Return all of the following records line for line with no changes, and leave the pictures out of your answer.
**** The records ****
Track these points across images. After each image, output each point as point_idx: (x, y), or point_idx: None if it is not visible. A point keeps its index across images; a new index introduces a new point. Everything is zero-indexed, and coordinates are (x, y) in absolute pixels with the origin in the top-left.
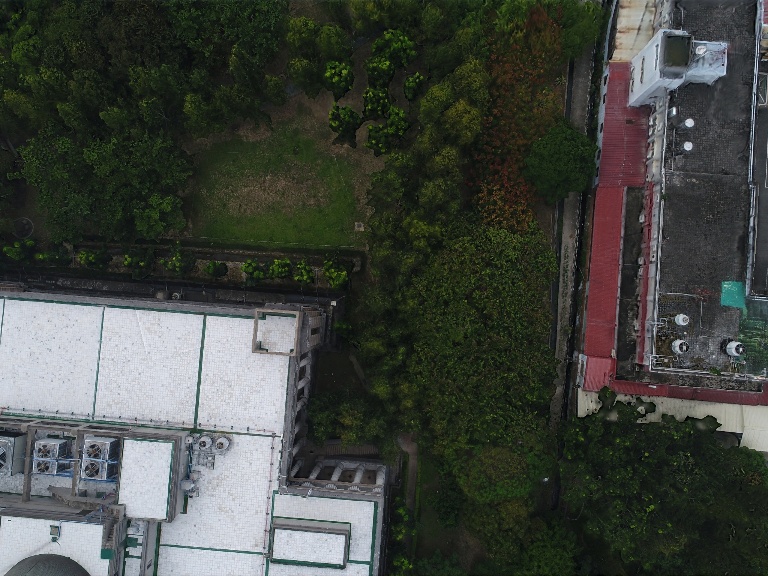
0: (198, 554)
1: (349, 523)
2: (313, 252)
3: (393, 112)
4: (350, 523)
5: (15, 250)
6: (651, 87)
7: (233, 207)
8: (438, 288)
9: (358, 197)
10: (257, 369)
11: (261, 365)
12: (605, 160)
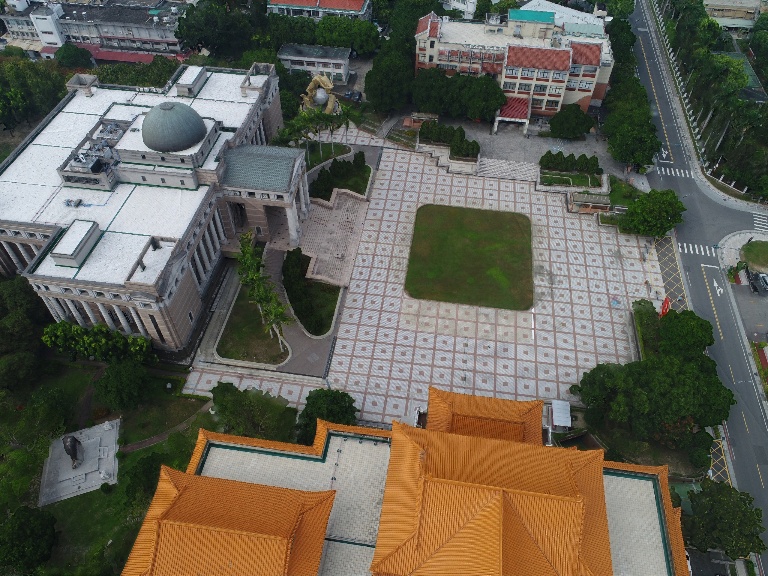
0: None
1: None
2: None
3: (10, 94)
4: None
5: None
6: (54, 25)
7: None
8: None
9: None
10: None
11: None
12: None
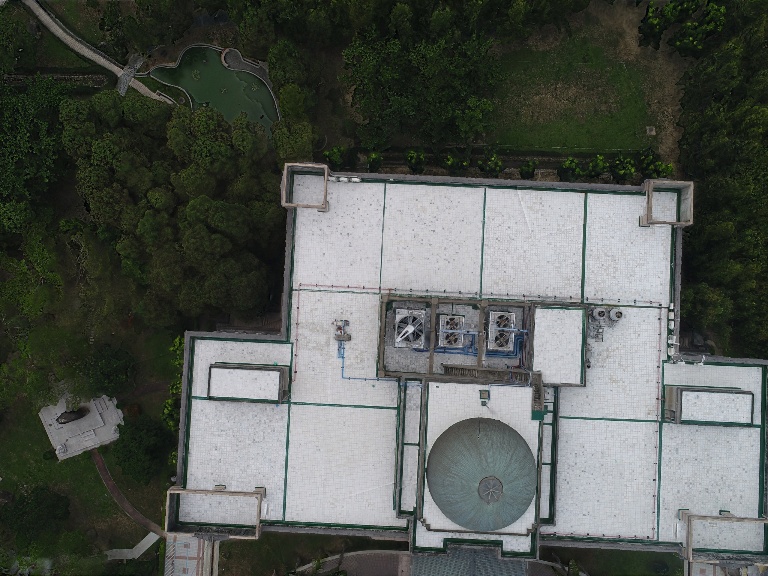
****
**Task answer**
Track these points across images. After each image, output each point as point_idx: (x, y), or point_idx: None if it is not visible. A point keeps its index across images; a new index introduces a new point. Everything is zero-indexed, and coordinates are (x, y) in absolute pixels with the origin in the top-left.
0: (198, 554)
1: (349, 523)
2: (313, 252)
3: (393, 112)
4: (350, 523)
5: (15, 250)
6: (651, 87)
7: (233, 207)
8: (438, 288)
9: (358, 197)
10: (257, 369)
11: (261, 365)
12: (605, 160)
0: None
1: None
2: None
3: (10, 94)
4: None
5: None
6: (54, 25)
7: None
8: None
9: None
10: None
11: None
12: None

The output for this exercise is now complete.